The answer he told me consisted of two parts.
Part 1: The number “1” is an integer.
Part 2: Any integer, plus or minus an integer, is also an integer.
woozy says
M just M @23
In my opinion, the Peano Postulates are darned near perfect for that. That’s just my opinion though.
Marcus Ranum says
One problem I have in general about “thinking how cognition works” is that it assumes cognition is more or less the same across people. What if it’s not? What if people we consider “more intuitive” have some thought processes that are quite different (let’s imagine they parallelize or multi-thread) from “more analytic” people (let’s imagine they do depth-first tree searches and make sure they are thinking acyclically) Of course that’s a silly hypothetical but if we accept the hypothesis that language is both the fabric of thought and the product of it, we could have very different cognitive systems manifesting as differences in vocabulary.
Marcus Ranum says
handsomemrtoad@#23:
he ends up defining the number three as the set (or meta-set) of all sets which contain exactly three elements each.
That sounds as circular as the Place Etoile. Three is three, oh, ok.
I’m not sure how to phrase this but I feel like one requirement of a definition is that it includes something that references something that is not the thing under definition. For numbers that might be possible inductively. We could say “one” is a label for the number of things you have when you have a thing (points to a thing) and “two” is a thing and another thing.

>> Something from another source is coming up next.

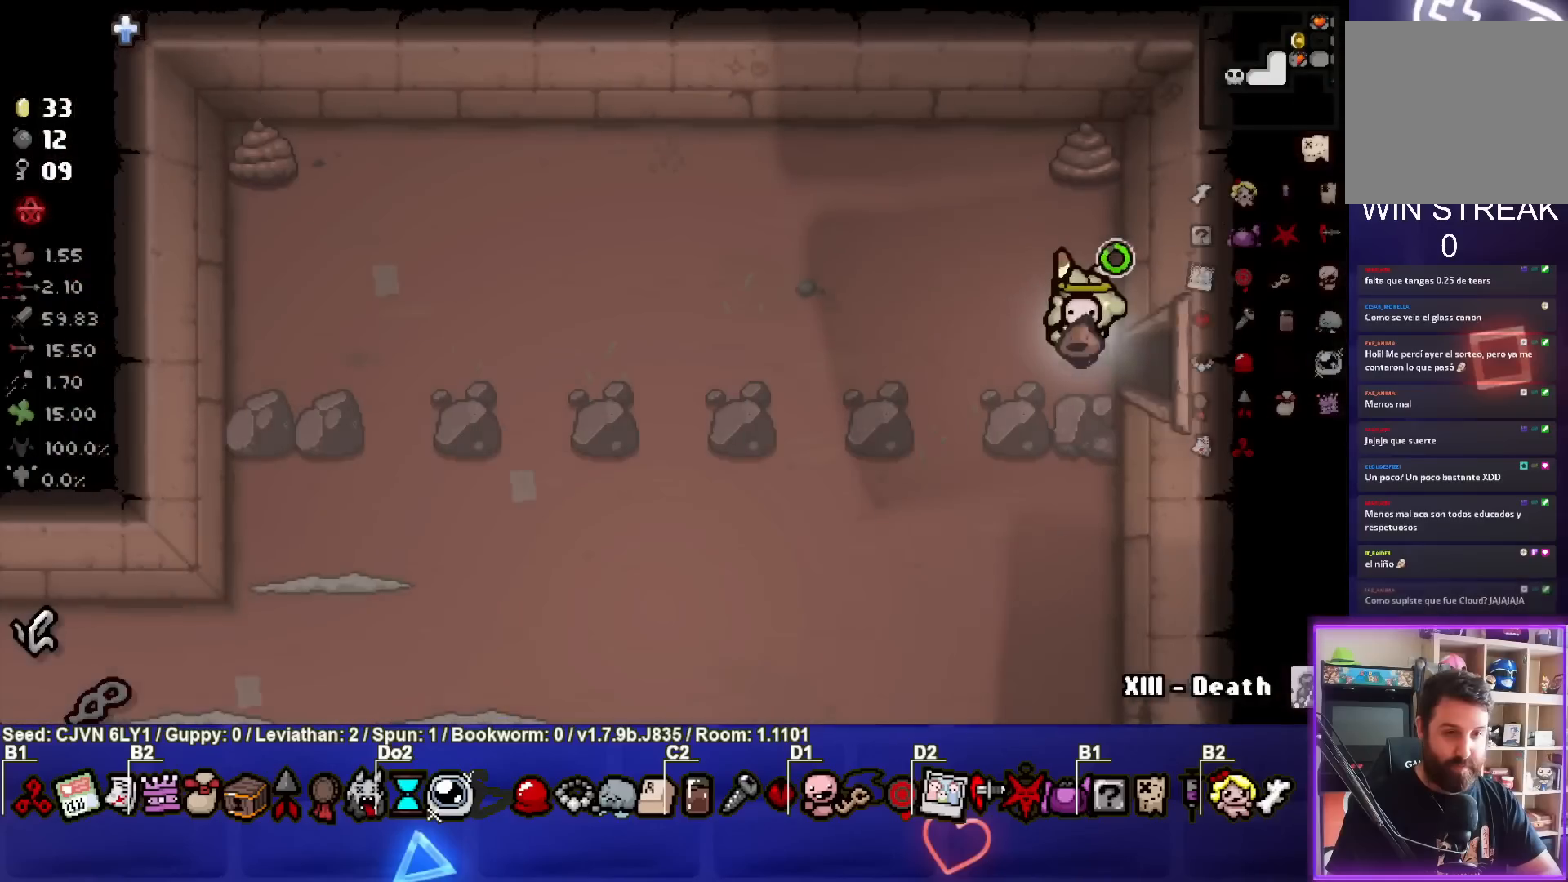
{"buttons": ["SQUARE"], "left_stick": "down-left", "events": [[300, "left_stick", "down-left"]]}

And “three” is “the number of things you have if you have two things and another thing”
handsomemrtoad says
Marcus Ranum @#35.
No, not circular. He’s not trying to define the meaning of the word “three” using a definition which includes the word “three”–that WOULD be circular. He is trying to identify the referent of the NOUN-PHRASE “the number three” using the adjectival phrase “having three elements”. That is NOT circular.
Marcus Ranum says
(Clutches temples) Okay.
chigau (違う) says
not exactly “belligerent” but certainly beyond simple disagreement.
tyroneslothrop says
All language–even deictics–are abstractions. “One” is an abstraction–it’s one of the ways languages “mean” or signify.
Whorf, a long time ago, noted a distinction between “real” and “imaginary”–keeping in mind that since numbers are also lexical items and therefore already an abstraction–that is, we can, potentially, see “three” cats–Whorf claimed a realness for that use of numbers, but we cannot see “three days”–unless we are speaking metaphorically and using such metaphors to calque an imaginary as a real (we should be skeptical of the terms here). Whorf then pointed out that some languages treat real and imaginary quantities the same (three years and three cats are constructed the same way), other languages treat them as different. Whorf found this interesting.
Taemon says
Human exceptionalism? Not when it comes to snowboarding. Corvids do it too.
Taemon says
Oops. Sorry. In the preview I saw only the link!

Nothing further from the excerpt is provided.